# Canon D7 EOS - Good points and bad points?



## JRZL

I was looking to get the nikon d90 (started a thread yesterday) but people suggested that i looked at canons. I would be using it for 50% photos and 50% videos. Is this a good camera for this?

Thanks in advance


----------



## KmH

I'm guessing you mean a Canon EOS 7D.

The Canon camera that is direct competition for the Nikon D90 is the Canon EOS Rebel T2i (550D, Kiss X4).

The Canon EOS 7D competes with the Nikon D90's big brother, the Nikon D300s.


----------



## tsaraleksi

The 7D is going to beat the D90 all across the board but you pay for that difference.


----------



## KmH

According to an independent testing lab, DXO Mark, the still  image quality (RAW) of the Nikon D90 handily surpasses that of the much more expensive Canon EOS 7D:

Compare cameras

You would need to look to a different source of indendent testing to compare the EOS 7D video quality with the Nikon D300s video quality.


----------



## Montana

The 7D is a much better all around camera.  And using it 50% for video, its a no-brainer.  The 7D is light years ahead of the D90 in video.


----------



## KmH

Montana said:


> The 7D is a much better all around camera. And using it 50% for video, its a no-brainer. The 7D is light years ahead of the D90 in video.


Yep at nearly twice the cost, the $1700 EOS 7D *should be* a better all around camera than the $900, D90.

It looks like Canon is concentrating on developing the video portion of their dSLR cameras, to the detriment of the still photography portion.

It makes one wonder why the OP is even considering a D90. :scratch:


----------



## cfusionpm

KmH said:


> According to an independent testing lab, DXO Mark, the still image quality (RAW) of the Nikon D90 handily surpasses that of the much more expensive Canon EOS 7D:
> 
> Compare cameras


Forgive me if I find it kind of odd that somehow the D90 has a much higher ISO performance rating.... 
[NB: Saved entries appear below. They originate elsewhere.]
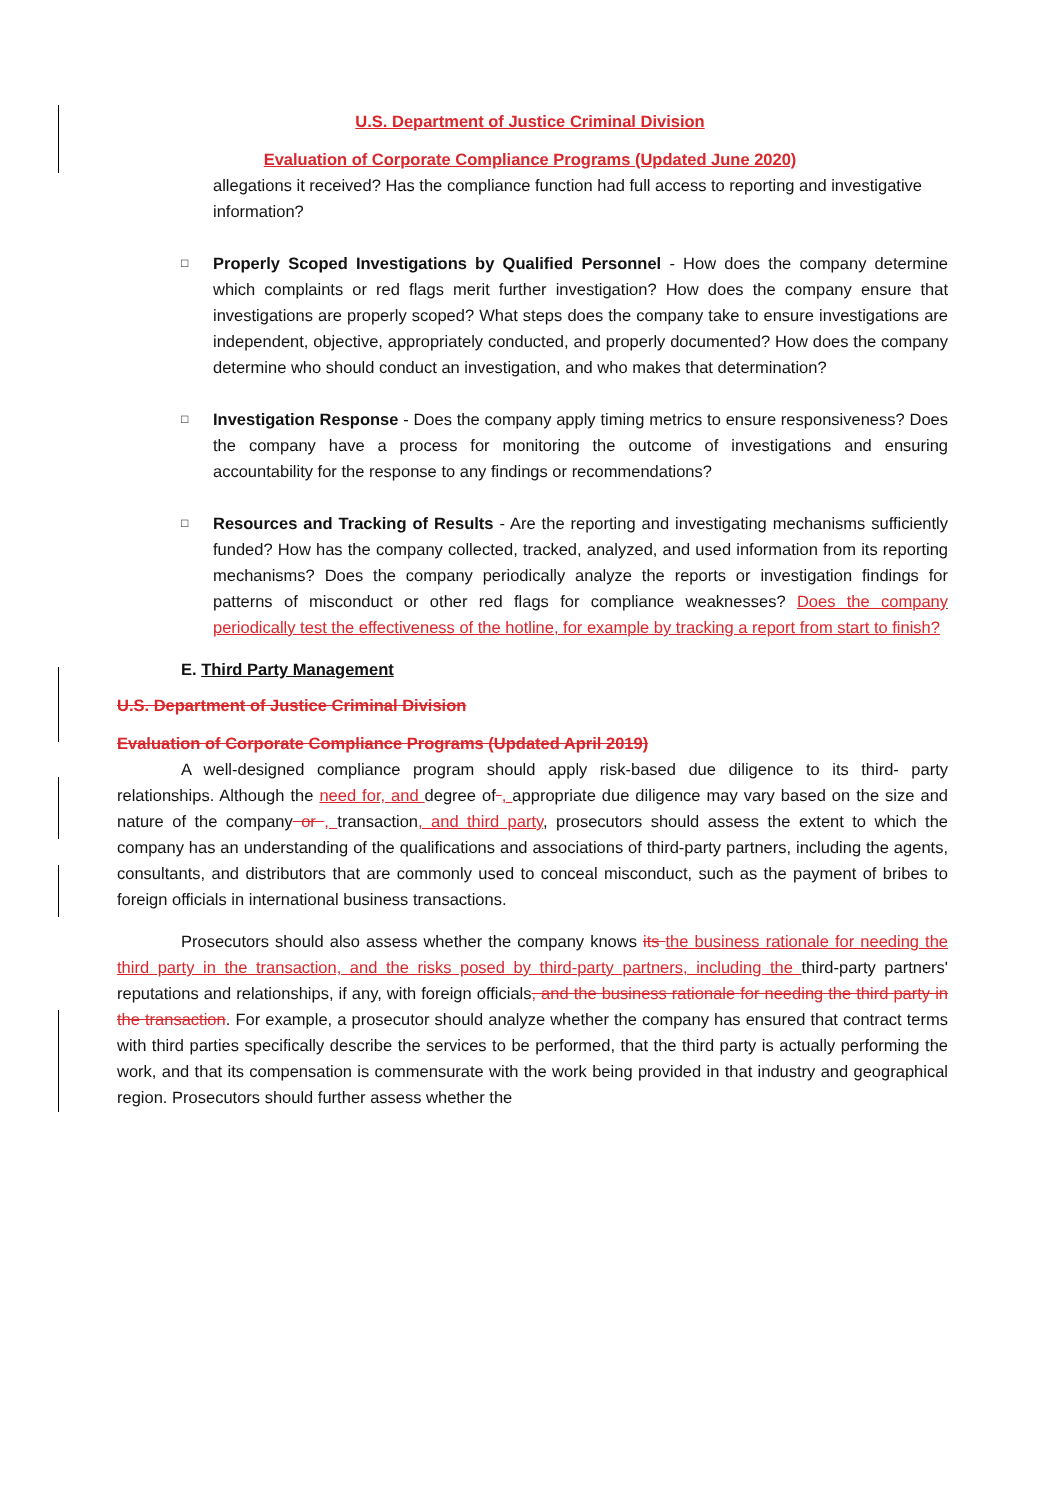U.S. Department of Justice Criminal Division
Evaluation of Corporate Compliance Programs (Updated June 2020)
allegations it received? Has the compliance function had full access to reporting and investigative information?
□
Properly Scoped Investigations by Qualified Personnel - How does the company determine which complaints or red flags merit further investigation? How does the company ensure that investigations are properly scoped? What steps does the company take to ensure investigations are independent, objective, appropriately conducted, and properly documented? How does the company determine who should conduct an investigation, and who makes that determination?
□
Investigation Response - Does the company apply timing metrics to ensure responsiveness? Does the company have a process for monitoring the outcome of investigations and ensuring accountability for the response to any findings or recommendations?
□
Resources and Tracking of Results - Are the reporting and investigating mechanisms sufficiently funded? How has the company collected, tracked, analyzed, and used information from its reporting mechanisms? Does the company periodically analyze the reports or investigation findings for patterns of misconduct or other red flags for compliance weaknesses? Does the company periodically test the effectiveness of the hotline, for example by tracking a report from start to finish?
E. Third Party Management
U.S. Department of Justice Criminal Division
Evaluation of Corporate Compliance Programs (Updated April 2019)
A well-designed compliance program should apply risk-based due diligence to its third- party relationships. Although the need for, and degree of , appropriate due diligence may vary based on the size and nature of the company or , transaction, and third party, prosecutors should assess the extent to which the company has an understanding of the qualifications and associations of third-party partners, including the agents, consultants, and distributors that are commonly used to conceal misconduct, such as the payment of bribes to foreign officials in international business transactions.
Prosecutors should also assess whether the company knows its the business rationale for needing the third party in the transaction, and the risks posed by third-party partners, including the third-party partners' reputations and relationships, if any, with foreign officials, and the business rationale for needing the third party in the transaction. For example, a prosecutor should analyze whether the company has ensured that contract terms with third parties specifically describe the services to be performed, that the third party is actually performing the work, and that its compensation is commensurate with the work being provided in that industry and geographical region. Prosecutors should further assess whether the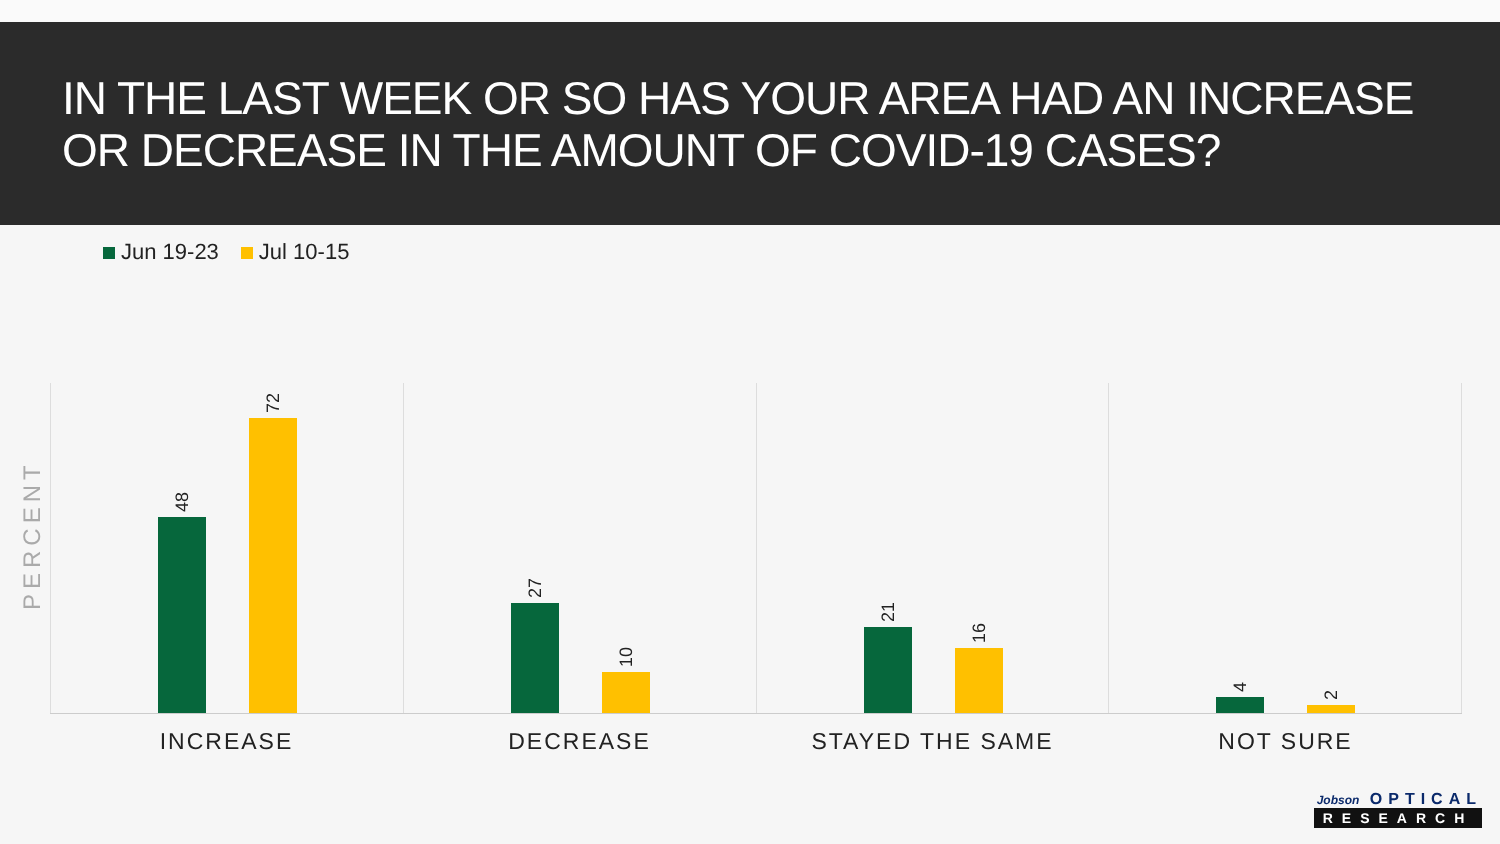IN THE LAST WEEK OR SO HAS YOUR AREA HAD AN INCREASE OR DECREASE IN THE AMOUNT OF COVID-19 CASES?
Jun 19-23 Jul 10-15
PERCENT
48
72
27
10
21
16
4
2
INCREASE DECREASE STAYED THE SAME NOT SURE
Jobson OPTICAL
RESEARCH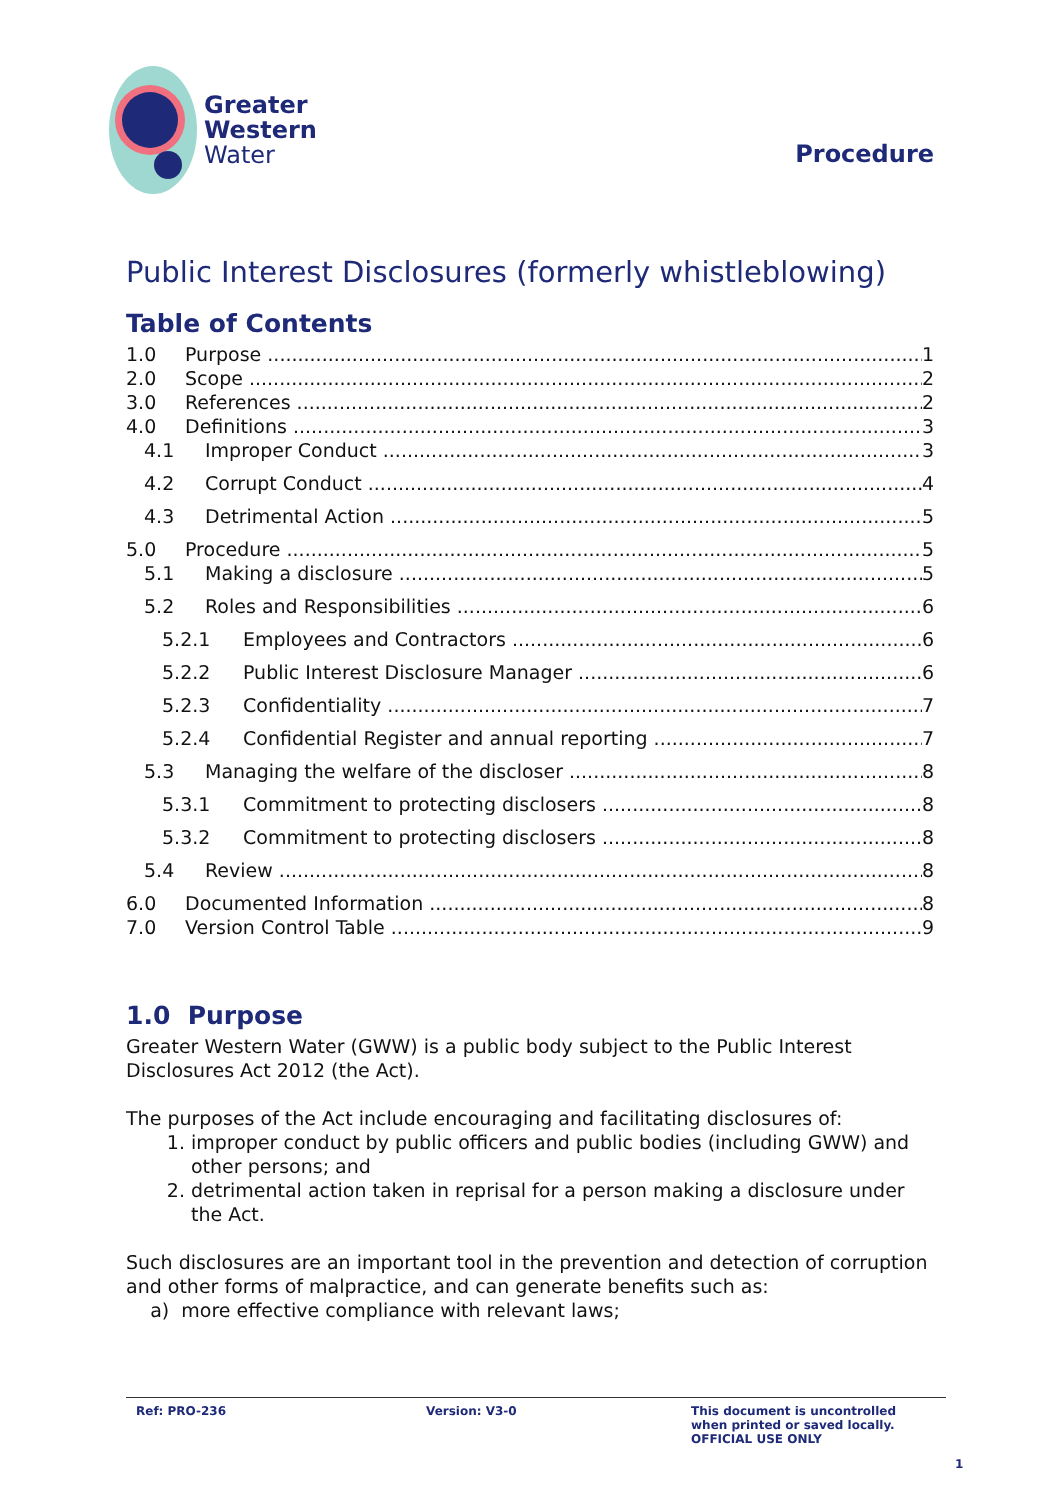Greater
Western
Water
Procedure
Public Interest Disclosures (formerly whistleblowing)
Table of Contents
1.0 Purpose 1
2.0 Scope 2
3.0 References 2
4.0 Definitions 3
4.1 Improper Conduct 3
4.2 Corrupt Conduct 4
4.3 Detrimental Action 5
5.0 Procedure 5
5.1 Making a disclosure 5
5.2 Roles and Responsibilities 6
5.2.1 Employees and Contractors 6
5.2.2 Public Interest Disclosure Manager 6
5.2.3 Confidentiality 7
5.2.4 Confidential Register and annual reporting 7
5.3 Managing the welfare of the discloser 8
5.3.1 Commitment to protecting disclosers 8
5.3.2 Commitment to protecting disclosers 8
5.4 Review 8
6.0 Documented Information 8
7.0 Version Control Table 9
1.0 Purpose
Greater Western Water (GWW) is a public body subject to the Public Interest Disclosures Act 2012 (the Act).
The purposes of the Act include encouraging and facilitating disclosures of:
1. improper conduct by public officers and public bodies (including GWW) and other persons; and
2. detrimental action taken in reprisal for a person making a disclosure under the Act.
Such disclosures are an important tool in the prevention and detection of corruption and other forms of malpractice, and can generate benefits such as:
a) more effective compliance with relevant laws;
Ref: PRO-236 Version: V3-0 This document is uncontrolled
when printed or saved locally.
OFFICIAL USE ONLY
1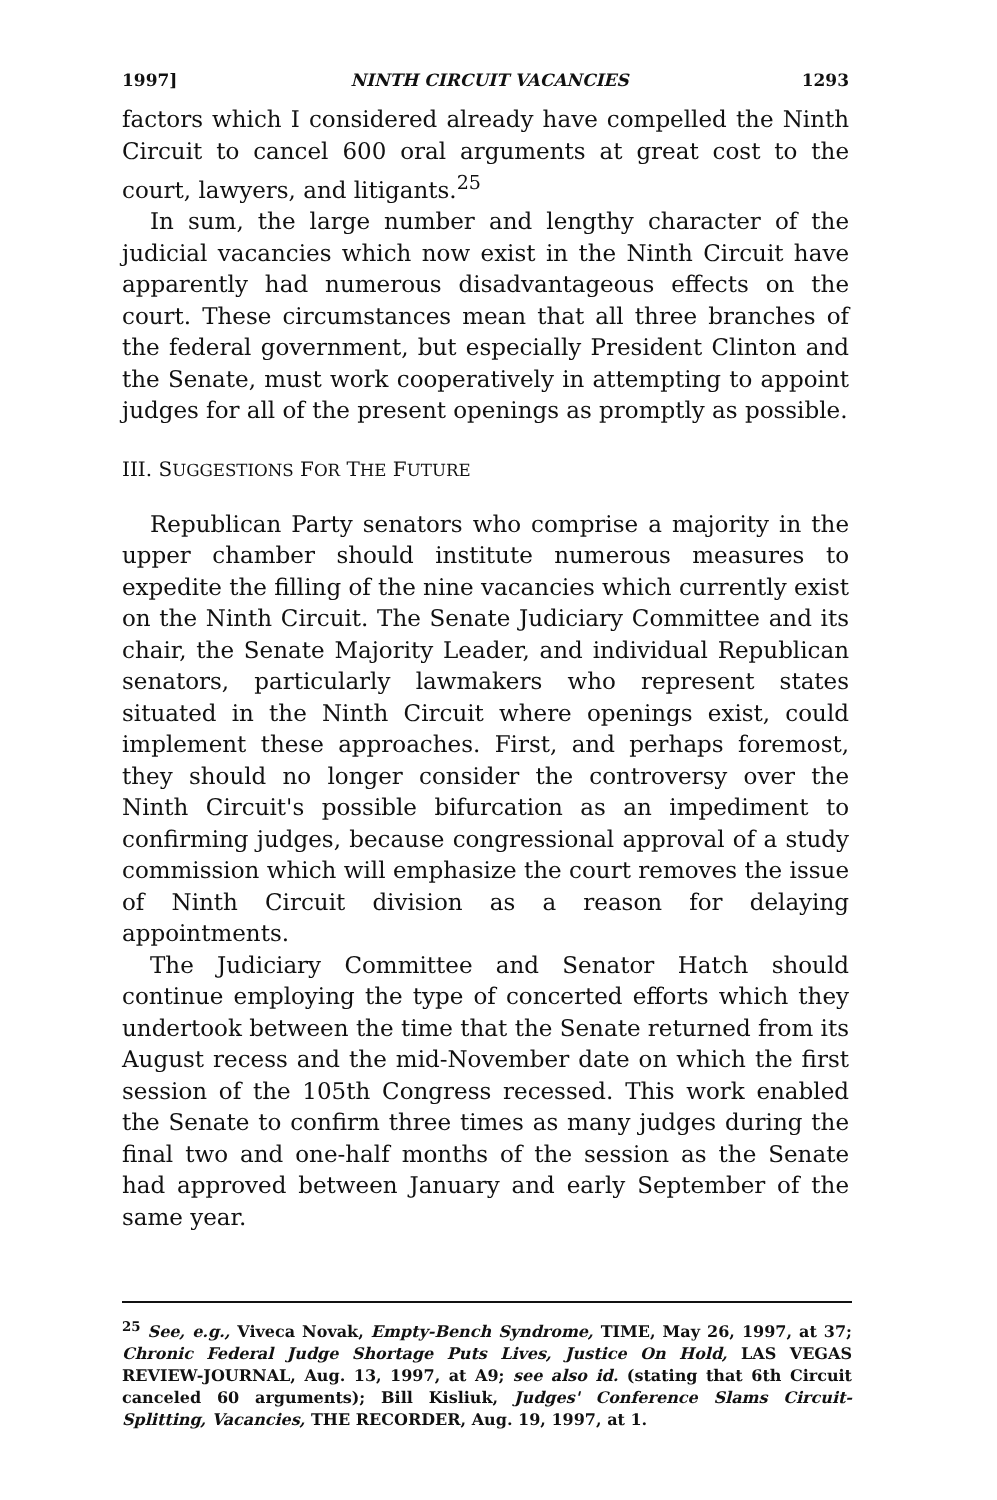1997] NINTH CIRCUIT VACANCIES 1293
factors which I considered already have compelled the Ninth Circuit to cancel 600 oral arguments at great cost to the court, lawyers, and litigants.<sup>25</sup>
In sum, the large number and lengthy character of the judicial vacancies which now exist in the Ninth Circuit have apparently had numerous disadvantageous effects on the court. These circumstances mean that all three branches of the federal government, but especially President Clinton and the Senate, must work cooperatively in attempting to appoint judges for all of the present openings as promptly as possible.
III. SUGGESTIONS FOR THE FUTURE
Republican Party senators who comprise a majority in the upper chamber should institute numerous measures to expedite the filling of the nine vacancies which currently exist on the Ninth Circuit. The Senate Judiciary Committee and its chair, the Senate Majority Leader, and individual Republican senators, particularly lawmakers who represent states situated in the Ninth Circuit where openings exist, could implement these approaches. First, and perhaps foremost, they should no longer consider the controversy over the Ninth Circuit's possible bifurcation as an impediment to confirming judges, because congressional approval of a study commission which will emphasize the court removes the issue of Ninth Circuit division as a reason for delaying appointments.
The Judiciary Committee and Senator Hatch should continue employing the type of concerted efforts which they undertook between the time that the Senate returned from its August recess and the mid-November date on which the first session of the 105th Congress recessed. This work enabled the Senate to confirm three times as many judges during the final two and one-half months of the session as the Senate had approved between January and early September of the same year.
<sup>25</sup> See, e.g., Viveca Novak, Empty-Bench Syndrome, TIME, May 26, 1997, at 37; Chronic Federal Judge Shortage Puts Lives, Justice On Hold, LAS VEGAS REVIEW-JOURNAL, Aug. 13, 1997, at A9; see also id. (stating that 6th Circuit canceled 60 arguments); Bill Kisliuk, Judges' Conference Slams Circuit-Splitting, Vacancies, THE RECORDER, Aug. 19, 1997, at 1.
Some quick googling gave me these:

D90 @ 3200: http://mansurovs.com/files/2008/12/nikon-d90-iso-3200.jpg and http://mansurovs.com/files/2008/12/nikon-d90f-iso-3200.jpg
D90 @ 6400: http://mansurovs.com/files/2008/12/nikon-d90-iso-6400.jpg and http://mansurovs.com/files/2008/12/nikon-d90f-iso-6400.jpg

7D @ 3200: http://www.cameralabs.com/reviews/Canon_EOS_7D/images/results/Can7D_JPEG_noise_3200iso.jpg http://www.ericreagan.com/photos/694238587_n8kwQ-O.jpg 
7D @ 6400: http://www.cameralabs.com/reviews/Canon_EOS_7D/images/results/Can7D_JPEG_noise_6400iso.jpg http://www.ericreagan.com/photos/694238633_JpGP2-O.jpg

Those may not be the best examples, but if there are some better representative images, I would love to see them. 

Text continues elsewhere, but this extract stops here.